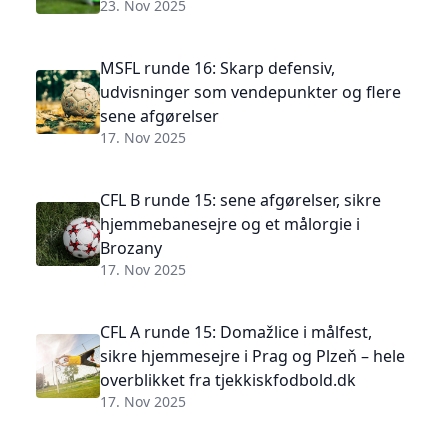
23. Nov 2025
MSFL runde 16: Skarp defensiv,
udvisninger som vendepunkter og flere
sene afgørelser
17. Nov 2025
CFL B runde 15: sene afgørelser, sikre
hjemmebanesejre og et målorgie i
Brozany
17. Nov 2025
CFL A runde 15: Domažlice i målfest,
sikre hjemmesejre i Prag og Plzeň – hele
overblikket fra tjekkiskfodbold.dk
17. Nov 2025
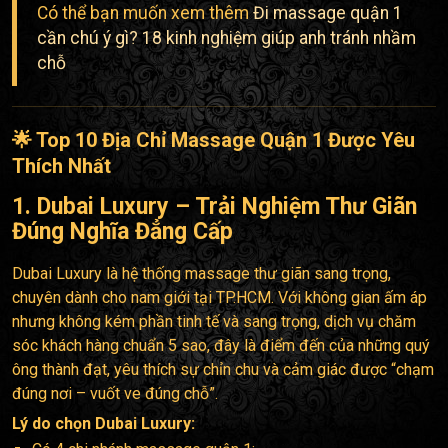
Có thể bạn muốn xem thêm
Đi massage quận 1
cần chú ý gì? 18 kinh nghiệm giúp anh tránh nhầm
chỗ
🌟 Top 10 Địa Chỉ Massage Quận 1 Được Yêu
Thích Nhất
1. Dubai Luxury – Trải Nghiệm Thư Giãn
Đúng Nghĩa Đẳng Cấp
Dubai Luxury là hệ thống massage thư giãn sang trọng,
chuyên dành cho nam giới tại TP.HCM. Với không gian ấm áp
nhưng không kém phần tinh tế và sang trọng, dịch vụ chăm
sóc khách hàng chuẩn 5 sao, đây là điểm đến của những quý
ông thành đạt, yêu thích sự chỉn chu và cảm giác được “chạm
đúng nơi – vuốt ve đúng chỗ”.
Lý do chọn Dubai Luxury:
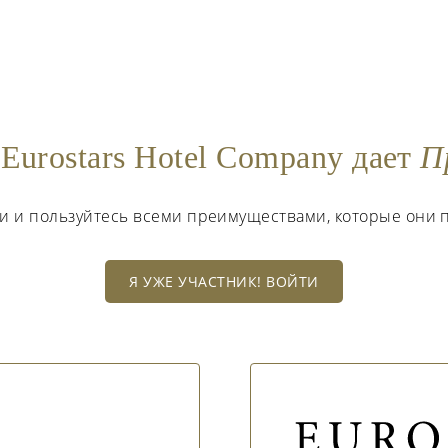
Eurostars Hotel Company дает
П
ти и пользуйтесь всеми преимуществами, которые они 
Я УЖЕ УЧАСТНИК! ВОЙТИ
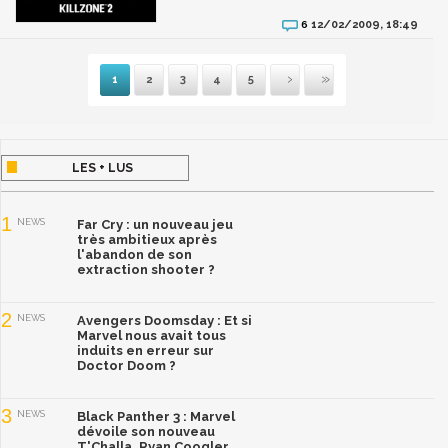
12/02/2009, 18:49
6
1
2
3
4
5
Suivante
Dernière
LES + LUS
1
NEWS
Far Cry : un nouveau jeu
très ambitieux après
l'abandon de son
extraction shooter ?
2
NEWS
Avengers Doomsday : Et si
Marvel nous avait tous
induits en erreur sur
Doctor Doom ?
3
NEWS
Black Panther 3 : Marvel
dévoile son nouveau
T'Challa, Ryan Coogler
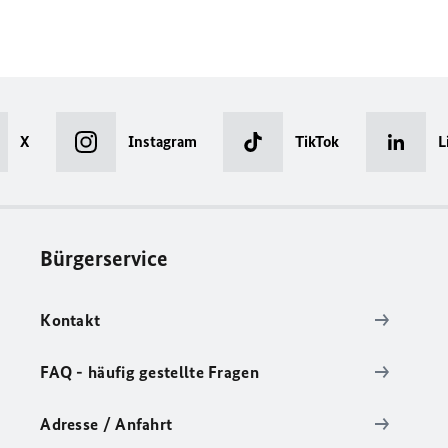
X
Instagram
TikTok
L
Bürgerservice
Kontakt
FAQ - häufig gestellte Fragen
Adresse / Anfahrt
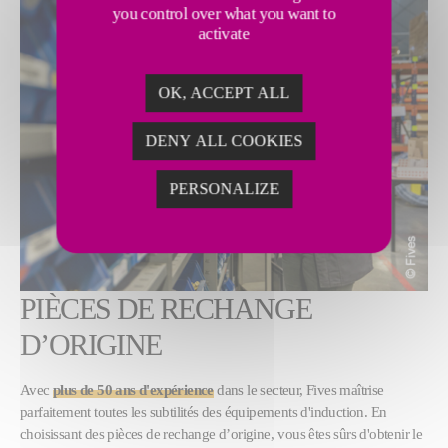
you control over what you want to
activate
OK, ACCEPT ALL
DENY ALL COOKIES
PERSONALIZE
PIÈCES DE RECHANGE
D’ORIGINE
Avec
plus de 50 ans d'expérience
dans le secteur, Fives maîtrise
parfaitement toutes les subtilités des équipements d'induction. En
choisissant des pièces de rechange d’origine, vous êtes sûrs d'obtenir le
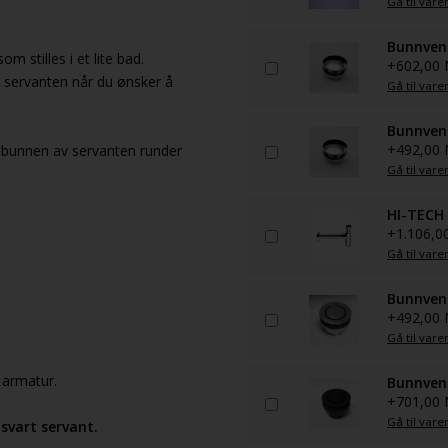
Gå til vare
Bunnvent
 stilles i et lite bad.
+602,00
i servanten når du ønsker å
Gå til vare
Bunnvent
+492,00
 i bunnen av servanten runder
Gå til vare
HI-TECH
+1.106,0
Gå til vare
Bunnvent
+492,00
Gå til vare
 armatur.
Bunnvent
+701,00
Gå til vare
svart servant.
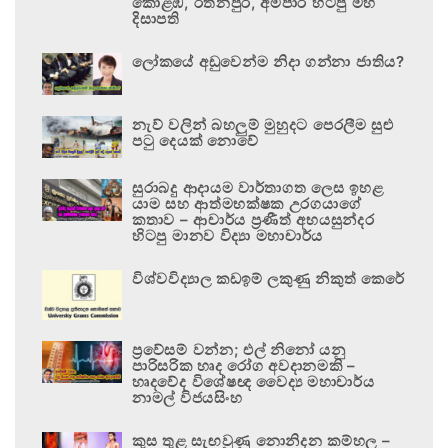
කොළඹ, රත්නපුර, අම්පාර හිටපු මහ
දිසාපති
ලෝකයේ අඩුවෙන්ම නිදා ගන්නා ජාතිය?
නැව් වලින් බහලුම් මුහුදට පෙරලීම සුළු
පටු දෙයක් නොවේ
සුරාබදු ආදායම වාර්තාගත ලෙස ඉහළ
යාම සහ ආත්මභක්ෂක උරගයාගේ
කතාව – ආචාර්ය ප්‍රණීත් අභයසුන්දර
හිටපු මානව විද්‍යා මහාචාර්ය
විශ්වවිද්‍යාල කඩඉම් ලකුණු නිකුත් කෙරේ
ප්‍රවේසම් වන්න; එල් නිනෝ යනු
පාරිසරික හෘද රෝග අවදානමකි –
හෘදවේද විශේෂඥ වෛද්‍ය මහාචාර්ය
නාමල් විජයසිංහ
කුස තුළ සැඟවුණු නොනිදන කම්හල –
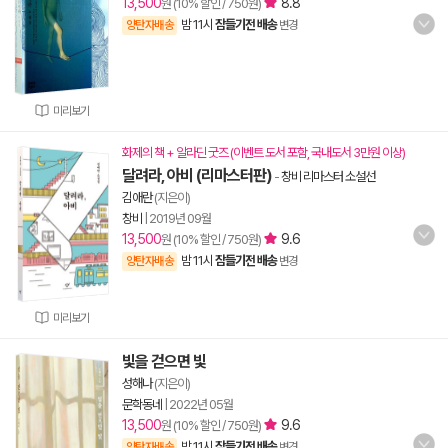
13,500
8.8
원 (10% 할인 / 750원)
밤 11시
잠들기전 배송
양탄자배송
변경
미리보기
화제의 책 + 알라딘 굿즈 (이벤트 도서 포함, 국내도서 3만원 이상)
달려라, 아비 (리마스터판)
-
창비 리마스터 소설선
김애란
(지은이)
창비
|
2019년 09월
13,500
9.6
원 (10% 할인 / 750원)
밤 11시
잠들기전 배송
양탄자배송
변경
미리보기
빛을 걷으면 빛
성해나
(지은이)
문학동네
|
2022년 05월
13,500
9.6
원 (10% 할인 / 750원)
밤 11시
잠들기전 배송
양탄자배송
변경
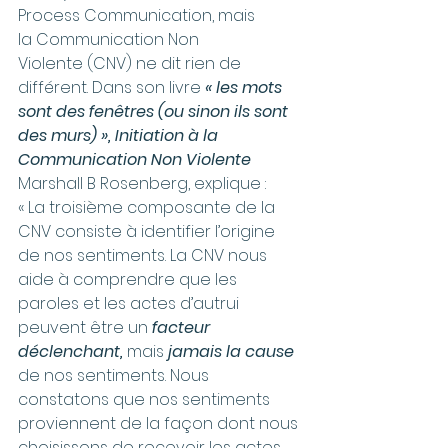
Process Communication, mais 
la Communication Non 
Violente (CNV) ne dit rien de 
différent. Dans son livre 
« les mots 
sont des fenêtres (ou sinon ils sont 
des murs) », Initiation à la 
Communication Non Violente
Marshall B Rosenberg, explique : 
« La troisième composante de la 
CNV consiste à identifier l’origine 
de nos sentiments. La CNV nous 
aide à comprendre que les 
paroles et les actes d’autrui 
peuvent être un 
facteur 
déclenchant, 
mais 
jamais la cause 
de nos sentiments. Nous 
constatons que nos sentiments 
proviennent de la façon dont nous 
choisissons de recevoir les actes 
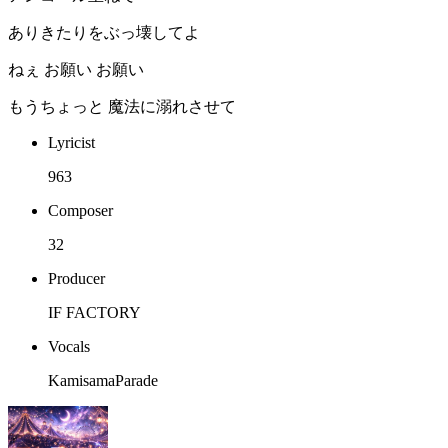
ありきたりをぶっ壊してよ
ねぇ お願い お願い
もうちょっと 魔法に溺れさせて
Lyricist
963
Composer
32
Producer
IF FACTORY
Vocals
KamisamaParade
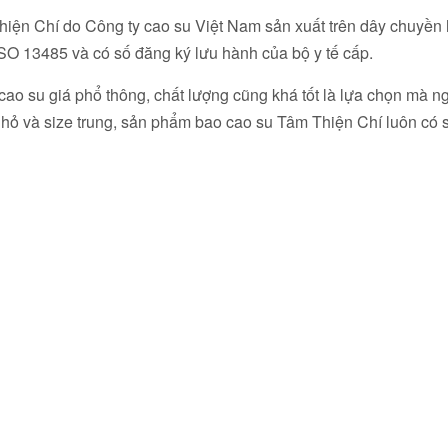
ện Chí do Công ty cao su Việt Nam sản xuất trên dây chuyền 
SO 13485 và có số đăng ký lưu hành của bộ y tế cấp.
cao su giá phổ thông, chất lượng cũng khá tốt là lựa chọn mà 
nhỏ và size trung, sản phẩm bao cao su Tâm Thiện Chí luôn có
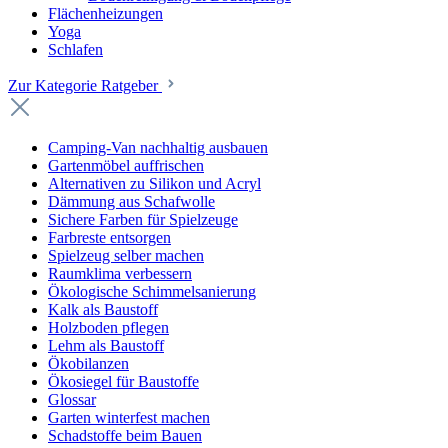
Flächenheizungen
Yoga
Schlafen
Zur Kategorie Ratgeber
Camping-Van nachhaltig ausbauen
Gartenmöbel auffrischen
Alternativen zu Silikon und Acryl
Dämmung aus Schafwolle
Sichere Farben für Spielzeuge
Farbreste entsorgen
Spielzeug selber machen
Raumklima verbessern
Ökologische Schimmelsanierung
Kalk als Baustoff
Holzboden pflegen
Lehm als Baustoff
Ökobilanzen
Ökosiegel für Baustoffe
Glossar
Garten winterfest machen
Schadstoffe beim Bauen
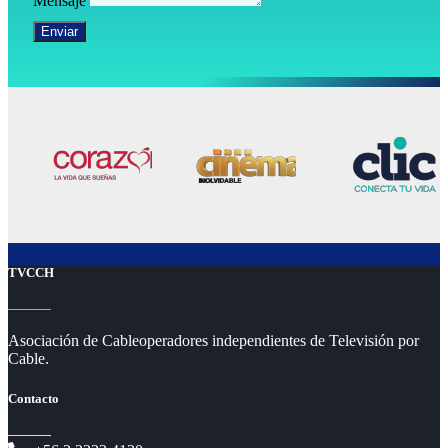
Mensaje
Enviar
TVCCH
Asociación de Cableoperadores independientes de Televisión por
Cable.
Contacto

########

# [Task to carry out]
Could you quote the text of every item above line for line, without changing a word and with the pictures left out?

# [Response to this exercise]
23. Nov 2025
MSFL runde 16: Skarp defensiv,
udvisninger som vendepunkter og flere
sene afgørelser
17. Nov 2025
CFL B runde 15: sene afgørelser, sikre
hjemmebanesejre og et målorgie i
Brozany
17. Nov 2025
CFL A runde 15: Domažlice i målfest,
sikre hjemmesejre i Prag og Plzeň – hele
overblikket fra tjekkiskfodbold.dk
17. Nov 2025
Có thể bạn muốn xem thêm
Đi massage quận 1
cần chú ý gì? 18 kinh nghiệm giúp anh tránh nhầm
chỗ
🌟 Top 10 Địa Chỉ Massage Quận 1 Được Yêu
Thích Nhất
1. Dubai Luxury – Trải Nghiệm Thư Giãn
Đúng Nghĩa Đẳng Cấp
Dubai Luxury là hệ thống massage thư giãn sang trọng,
chuyên dành cho nam giới tại TP.HCM. Với không gian ấm áp
nhưng không kém phần tinh tế và sang trọng, dịch vụ chăm
sóc khách hàng chuẩn 5 sao, đây là điểm đến của những quý
ông thành đạt, yêu thích sự chỉn chu và cảm giác được “chạm
đúng nơi – vuốt ve đúng chỗ”.
Lý do chọn Dubai Luxury:
Eurostars Hotel Company дает
П
ти и пользуйтесь всеми преимуществами, которые они 
Я УЖЕ УЧАСТНИК! ВОЙТИ
12/02/2009, 18:49
6
1
2
3
4
5
Suivante
Dernière
LES + LUS
1
NEWS
Far Cry : un nouveau jeu
très ambitieux après
l'abandon de son
extraction shooter ?
2
NEWS
Avengers Doomsday : Et si
Marvel nous avait tous
induits en erreur sur
Doctor Doom ?
3
NEWS
Black Panther 3 : Marvel
dévoile son nouveau
T'Challa, Ryan Coogler
X
Instagram
TikTok
L
Bürgerservice
Kontakt
FAQ - häufig gestellte Fragen
Adresse / Anfahrt
you control over what you want to
activate
OK, ACCEPT ALL
DENY ALL COOKIES
PERSONALIZE
PIÈCES DE RECHANGE
D’ORIGINE
Avec
plus de 50 ans d'expérience
dans le secteur, Fives maîtrise
parfaitement toutes les subtilités des équipements d'induction. En
choisissant des pièces de rechange d’origine, vous êtes sûrs d'obtenir le
Gå til vare
Bunnvent
 stilles i et lite bad.
+602,00
i servanten når du ønsker å
Gå til vare
Bunnvent
+492,00
 i bunnen av servanten runder
Gå til vare
HI-TECH
+1.106,0
Gå til vare
Bunnvent
+492,00
Gå til vare
 armatur.
Bunnvent
+701,00
Gå til vare
svart servant.
කොළඹ, රත්නපුර, අම්පාර හිටපු මහ
දිසාපති
ලෝකයේ අඩුවෙන්ම නිදා ගන්නා ජාතිය?
නැව් වලින් බහලුම් මුහුදට පෙරලීම සුළු
පටු දෙයක් නොවේ
සුරාබදු ආදායම වාර්තාගත ලෙස ඉහළ
යාම සහ ආත්මභක්ෂක උරගයාගේ
කතාව – ආචාර්ය ප්‍රණීත් අභයසුන්දර
හිටපු මානව විද්‍යා මහාචාර්ය
විශ්වවිද්‍යාල කඩඉම් ලකුණු නිකුත් කෙරේ
ප්‍රවේසම් වන්න; එල් නිනෝ යනු
පාරිසරික හෘද රෝග අවදානමකි –
හෘදවේද විශේෂඥ වෛද්‍ය මහාචාර්ය
නාමල් විජයසිංහ
කුස තුළ සැඟවුණු නොනිදන කම්හල –
13,500
8.8
원 (10% 할인 / 750원)
밤 11시
잠들기전 배송
양탄자배송
변경
미리보기
화제의 책 + 알라딘 굿즈 (이벤트 도서 포함, 국내도서 3만원 이상)
달려라, 아비 (리마스터판)
-
창비 리마스터 소설선
김애란
(지은이)
창비
|
2019년 09월
13,500
9.6
원 (10% 할인 / 750원)
밤 11시
잠들기전 배송
양탄자배송
변경
미리보기
빛을 걷으면 빛
성해나
(지은이)
문학동네
|
2022년 05월
13,500
9.6
원 (10% 할인 / 750원)
밤 11시
잠들기전 배송
양탄자배송
변경
Process Communication, mais 
la Communication Non 
Violente (CNV) ne dit rien de 
différent. Dans son livre 
« les mots 
sont des fenêtres (ou sinon ils sont 
des murs) », Initiation à la 
Communication Non Violente
Marshall B Rosenberg, explique : 
« La troisième composante de la 
CNV consiste à identifier l’origine 
de nos sentiments. La CNV nous 
aide à comprendre que les 
paroles et les actes d’autrui 
peuvent être un 
facteur 
déclenchant, 
mais 
jamais la cause 
de nos sentiments. Nous 
constatons que nos sentiments 
proviennent de la façon dont nous 
choisissons de recevoir les actes 
ありきたりをぶっ壊してよ
ねぇ お願い お願い
もうちょっと 魔法に溺れさせて
Lyricist
963
Composer
32
Producer
IF FACTORY
Vocals
KamisamaParade
ện Chí do Công ty cao su Việt Nam sản xuất trên dây chuyền 
SO 13485 và có số đăng ký lưu hành của bộ y tế cấp.
cao su giá phổ thông, chất lượng cũng khá tốt là lựa chọn mà 
nhỏ và size trung, sản phẩm bao cao su Tâm Thiện Chí luôn có
Flächenheizungen
Yoga
Schlafen
Zur Kategorie Ratgeber
Camping-Van nachhaltig ausbauen
Gartenmöbel auffrischen
Alternativen zu Silikon und Acryl
Dämmung aus Schafwolle
Sichere Farben für Spielzeuge
Farbreste entsorgen
Spielzeug selber machen
Raumklima verbessern
Ökologische Schimmelsanierung
Kalk als Baustoff
Holzboden pflegen
Lehm als Baustoff
Ökobilanzen
Ökosiegel für Baustoffe
Glossar
Garten winterfest machen
Schadstoffe beim Bauen
Mensaje
Enviar
TVCCH
Asociación de Cableoperadores independientes de Televisión por
Cable.
Contacto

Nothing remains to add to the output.